Milbourne explained that finding stray pet turtles is more common than people might think.
“They are escape artists,” Milbourne said. “They don’t stay anywhere they don’t want to stay.”
She has a theory of Myrtle’s escape.
“He either got picked up by those winds and tossed, or he managed to walk out after the tornado took down their fence,” she said, adding that Myrtle probably kept himself alive by eating grass and weeds while he was on the run.
“He probably had plenty of access to food,” she said.
As soon as Emanuel found out from the store clerk that Myrtle had been found and was taken to a rescue, her fiancé called Central Mississippi Turtle Rescue Center. They sent Milbourne photos of Myrtle to verify that he was theirs, and they went to pick him up that day.
“He was just as happy to see me as I was to see him,” Emanuel said, explaining that Myrtle came out of his shell as soon as she arrived. “When I grabbed him, he immediately came out.”
Myrtle’s injuries are being monitored, Emanuel said, adding that she has been taking him regularly to their local vet for checkups.
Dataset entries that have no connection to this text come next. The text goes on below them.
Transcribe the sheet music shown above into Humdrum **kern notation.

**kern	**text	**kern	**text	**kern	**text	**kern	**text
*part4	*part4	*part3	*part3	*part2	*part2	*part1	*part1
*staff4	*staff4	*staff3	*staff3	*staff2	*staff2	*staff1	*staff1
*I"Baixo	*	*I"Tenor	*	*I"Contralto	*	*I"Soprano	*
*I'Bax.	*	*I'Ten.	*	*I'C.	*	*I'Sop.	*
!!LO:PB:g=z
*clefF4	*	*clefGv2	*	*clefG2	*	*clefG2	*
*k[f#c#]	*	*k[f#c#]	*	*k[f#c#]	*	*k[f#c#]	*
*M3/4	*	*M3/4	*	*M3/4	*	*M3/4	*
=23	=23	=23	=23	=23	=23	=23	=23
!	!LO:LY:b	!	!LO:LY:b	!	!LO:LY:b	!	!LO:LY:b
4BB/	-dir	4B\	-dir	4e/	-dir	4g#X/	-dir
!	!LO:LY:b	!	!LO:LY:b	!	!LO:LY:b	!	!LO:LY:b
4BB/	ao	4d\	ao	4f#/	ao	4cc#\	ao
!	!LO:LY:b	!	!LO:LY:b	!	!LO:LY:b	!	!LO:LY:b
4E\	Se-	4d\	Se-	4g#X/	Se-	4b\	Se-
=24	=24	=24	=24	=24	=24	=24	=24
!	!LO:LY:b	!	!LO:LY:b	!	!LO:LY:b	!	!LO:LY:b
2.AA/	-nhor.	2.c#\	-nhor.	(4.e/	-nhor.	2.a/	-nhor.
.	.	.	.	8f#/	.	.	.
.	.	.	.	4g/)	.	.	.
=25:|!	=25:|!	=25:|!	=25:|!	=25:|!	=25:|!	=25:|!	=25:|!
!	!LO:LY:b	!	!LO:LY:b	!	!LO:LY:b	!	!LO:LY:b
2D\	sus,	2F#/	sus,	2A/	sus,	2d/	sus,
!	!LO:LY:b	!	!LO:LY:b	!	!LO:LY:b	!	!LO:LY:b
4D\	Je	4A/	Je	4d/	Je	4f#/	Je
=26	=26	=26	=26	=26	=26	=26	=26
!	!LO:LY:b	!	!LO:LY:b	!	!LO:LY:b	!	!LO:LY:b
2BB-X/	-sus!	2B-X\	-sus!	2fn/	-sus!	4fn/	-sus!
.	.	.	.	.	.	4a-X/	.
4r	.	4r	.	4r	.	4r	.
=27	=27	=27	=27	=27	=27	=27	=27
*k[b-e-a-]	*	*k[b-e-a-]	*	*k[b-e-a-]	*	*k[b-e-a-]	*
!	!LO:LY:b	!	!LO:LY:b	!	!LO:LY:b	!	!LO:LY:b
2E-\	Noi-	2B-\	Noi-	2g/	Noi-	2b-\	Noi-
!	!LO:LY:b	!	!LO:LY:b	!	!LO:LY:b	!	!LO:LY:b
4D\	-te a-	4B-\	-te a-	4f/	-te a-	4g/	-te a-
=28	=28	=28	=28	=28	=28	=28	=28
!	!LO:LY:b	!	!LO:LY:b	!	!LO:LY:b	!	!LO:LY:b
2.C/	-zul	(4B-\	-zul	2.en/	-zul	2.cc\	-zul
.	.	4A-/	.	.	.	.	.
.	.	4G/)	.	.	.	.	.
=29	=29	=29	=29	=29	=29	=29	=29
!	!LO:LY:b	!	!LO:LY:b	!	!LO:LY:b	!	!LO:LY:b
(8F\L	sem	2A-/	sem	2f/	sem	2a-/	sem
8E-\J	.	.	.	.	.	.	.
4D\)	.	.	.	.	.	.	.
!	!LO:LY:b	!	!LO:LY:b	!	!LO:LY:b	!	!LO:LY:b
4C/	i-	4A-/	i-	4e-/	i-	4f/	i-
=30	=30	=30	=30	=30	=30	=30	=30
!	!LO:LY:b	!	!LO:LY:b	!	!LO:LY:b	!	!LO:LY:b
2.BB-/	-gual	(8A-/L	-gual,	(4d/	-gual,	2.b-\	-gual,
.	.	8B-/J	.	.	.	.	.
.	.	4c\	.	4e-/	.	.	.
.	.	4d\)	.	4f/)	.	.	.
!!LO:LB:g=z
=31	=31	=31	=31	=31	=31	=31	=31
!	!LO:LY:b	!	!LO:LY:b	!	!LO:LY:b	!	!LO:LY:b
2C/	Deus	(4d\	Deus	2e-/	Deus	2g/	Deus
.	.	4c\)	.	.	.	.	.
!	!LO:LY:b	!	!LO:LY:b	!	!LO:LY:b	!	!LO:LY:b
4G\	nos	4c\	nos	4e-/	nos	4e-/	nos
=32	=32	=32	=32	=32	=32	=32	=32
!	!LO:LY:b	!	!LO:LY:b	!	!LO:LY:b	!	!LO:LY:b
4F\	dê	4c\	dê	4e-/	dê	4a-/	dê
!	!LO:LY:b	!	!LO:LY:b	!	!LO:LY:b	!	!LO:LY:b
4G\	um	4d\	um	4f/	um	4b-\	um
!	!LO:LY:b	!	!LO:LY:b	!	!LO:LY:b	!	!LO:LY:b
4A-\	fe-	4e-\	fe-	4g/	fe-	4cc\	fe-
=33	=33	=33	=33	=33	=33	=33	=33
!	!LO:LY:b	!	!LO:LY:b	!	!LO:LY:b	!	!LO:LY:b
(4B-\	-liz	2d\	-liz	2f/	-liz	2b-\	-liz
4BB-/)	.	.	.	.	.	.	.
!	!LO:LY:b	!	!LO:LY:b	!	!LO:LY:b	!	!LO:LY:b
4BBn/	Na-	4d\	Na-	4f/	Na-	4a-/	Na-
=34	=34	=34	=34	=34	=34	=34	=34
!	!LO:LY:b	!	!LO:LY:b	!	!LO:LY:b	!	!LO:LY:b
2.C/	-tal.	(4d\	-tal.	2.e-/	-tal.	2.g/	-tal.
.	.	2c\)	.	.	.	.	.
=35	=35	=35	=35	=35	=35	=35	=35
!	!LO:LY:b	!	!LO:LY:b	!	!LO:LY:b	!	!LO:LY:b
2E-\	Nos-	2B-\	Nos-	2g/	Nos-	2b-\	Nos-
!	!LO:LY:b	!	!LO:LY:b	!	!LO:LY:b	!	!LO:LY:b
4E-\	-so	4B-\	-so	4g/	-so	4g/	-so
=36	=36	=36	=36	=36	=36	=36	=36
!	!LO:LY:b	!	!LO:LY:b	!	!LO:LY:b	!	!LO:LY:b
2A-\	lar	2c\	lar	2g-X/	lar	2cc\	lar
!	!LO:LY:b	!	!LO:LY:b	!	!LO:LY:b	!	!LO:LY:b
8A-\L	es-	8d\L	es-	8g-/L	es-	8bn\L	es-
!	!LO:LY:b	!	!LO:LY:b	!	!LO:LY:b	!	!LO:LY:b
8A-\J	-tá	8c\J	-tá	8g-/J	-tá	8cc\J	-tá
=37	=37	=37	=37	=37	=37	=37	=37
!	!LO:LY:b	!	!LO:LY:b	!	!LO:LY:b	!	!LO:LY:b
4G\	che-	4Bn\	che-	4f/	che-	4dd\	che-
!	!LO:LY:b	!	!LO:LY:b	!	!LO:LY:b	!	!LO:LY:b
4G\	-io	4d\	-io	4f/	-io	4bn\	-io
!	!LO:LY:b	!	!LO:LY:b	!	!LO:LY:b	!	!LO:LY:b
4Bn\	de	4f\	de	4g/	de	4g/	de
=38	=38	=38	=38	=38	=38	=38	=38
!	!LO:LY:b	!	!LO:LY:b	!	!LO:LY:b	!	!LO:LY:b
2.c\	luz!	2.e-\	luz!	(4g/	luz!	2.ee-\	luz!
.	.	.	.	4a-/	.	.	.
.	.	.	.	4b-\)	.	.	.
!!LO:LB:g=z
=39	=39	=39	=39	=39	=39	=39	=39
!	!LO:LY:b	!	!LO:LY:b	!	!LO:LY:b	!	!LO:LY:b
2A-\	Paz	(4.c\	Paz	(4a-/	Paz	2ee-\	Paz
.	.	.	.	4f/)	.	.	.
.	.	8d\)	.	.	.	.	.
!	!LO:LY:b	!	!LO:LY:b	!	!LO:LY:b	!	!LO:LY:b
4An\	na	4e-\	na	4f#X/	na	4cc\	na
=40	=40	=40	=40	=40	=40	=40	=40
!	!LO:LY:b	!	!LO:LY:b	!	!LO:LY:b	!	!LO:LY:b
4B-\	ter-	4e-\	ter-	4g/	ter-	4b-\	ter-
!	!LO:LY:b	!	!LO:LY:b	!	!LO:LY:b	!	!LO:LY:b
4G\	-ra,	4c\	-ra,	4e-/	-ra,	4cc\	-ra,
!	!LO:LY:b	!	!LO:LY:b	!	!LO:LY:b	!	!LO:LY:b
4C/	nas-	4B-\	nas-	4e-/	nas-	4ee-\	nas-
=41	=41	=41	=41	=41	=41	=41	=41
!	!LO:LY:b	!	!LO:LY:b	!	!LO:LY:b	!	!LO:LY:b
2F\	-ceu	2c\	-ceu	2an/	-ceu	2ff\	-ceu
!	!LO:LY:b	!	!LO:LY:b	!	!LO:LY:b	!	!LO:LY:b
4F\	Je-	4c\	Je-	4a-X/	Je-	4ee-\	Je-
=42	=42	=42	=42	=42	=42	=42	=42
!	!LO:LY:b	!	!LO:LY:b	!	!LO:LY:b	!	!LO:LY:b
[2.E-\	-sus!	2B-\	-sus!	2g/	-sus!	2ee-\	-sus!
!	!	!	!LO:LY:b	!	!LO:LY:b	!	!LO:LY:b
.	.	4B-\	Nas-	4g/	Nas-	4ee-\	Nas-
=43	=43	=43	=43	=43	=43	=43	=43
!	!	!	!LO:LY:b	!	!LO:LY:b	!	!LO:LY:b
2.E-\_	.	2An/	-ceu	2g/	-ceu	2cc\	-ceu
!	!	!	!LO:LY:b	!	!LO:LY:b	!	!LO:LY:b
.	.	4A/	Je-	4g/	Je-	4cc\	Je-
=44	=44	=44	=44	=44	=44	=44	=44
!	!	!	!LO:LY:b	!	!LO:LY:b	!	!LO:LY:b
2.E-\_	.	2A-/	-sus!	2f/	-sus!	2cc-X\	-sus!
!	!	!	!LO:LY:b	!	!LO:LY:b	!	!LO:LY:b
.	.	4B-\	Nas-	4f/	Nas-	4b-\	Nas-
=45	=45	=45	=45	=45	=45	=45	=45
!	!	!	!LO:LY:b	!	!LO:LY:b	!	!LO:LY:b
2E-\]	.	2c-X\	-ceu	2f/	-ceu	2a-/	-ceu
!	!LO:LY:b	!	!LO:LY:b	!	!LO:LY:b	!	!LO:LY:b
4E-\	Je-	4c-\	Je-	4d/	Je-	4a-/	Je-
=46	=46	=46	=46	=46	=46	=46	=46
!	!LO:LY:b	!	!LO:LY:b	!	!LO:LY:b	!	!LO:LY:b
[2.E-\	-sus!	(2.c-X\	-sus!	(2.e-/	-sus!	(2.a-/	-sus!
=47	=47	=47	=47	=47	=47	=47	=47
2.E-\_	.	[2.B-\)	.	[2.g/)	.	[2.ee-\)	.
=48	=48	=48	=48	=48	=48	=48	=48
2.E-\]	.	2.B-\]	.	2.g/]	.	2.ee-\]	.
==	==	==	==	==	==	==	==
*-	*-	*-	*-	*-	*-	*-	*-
“Now he’s moving around and acting like his old self again,” Emanuel said.
Myrtle seems most comfortable with her, she said, and rarely comes out of his shell around strangers.
“He knows me, and he knows how I hold him,” she said. “He is very sweet.”
Myrtle snacks on lettuce. Photo / Tiffany Emanuel
Whenever Emanuel enters Myrtle’s pen, she said, he will crawl over to her and sit on her lap like a dog. His favourite snack is celery, and he loves to be scratched under his chin.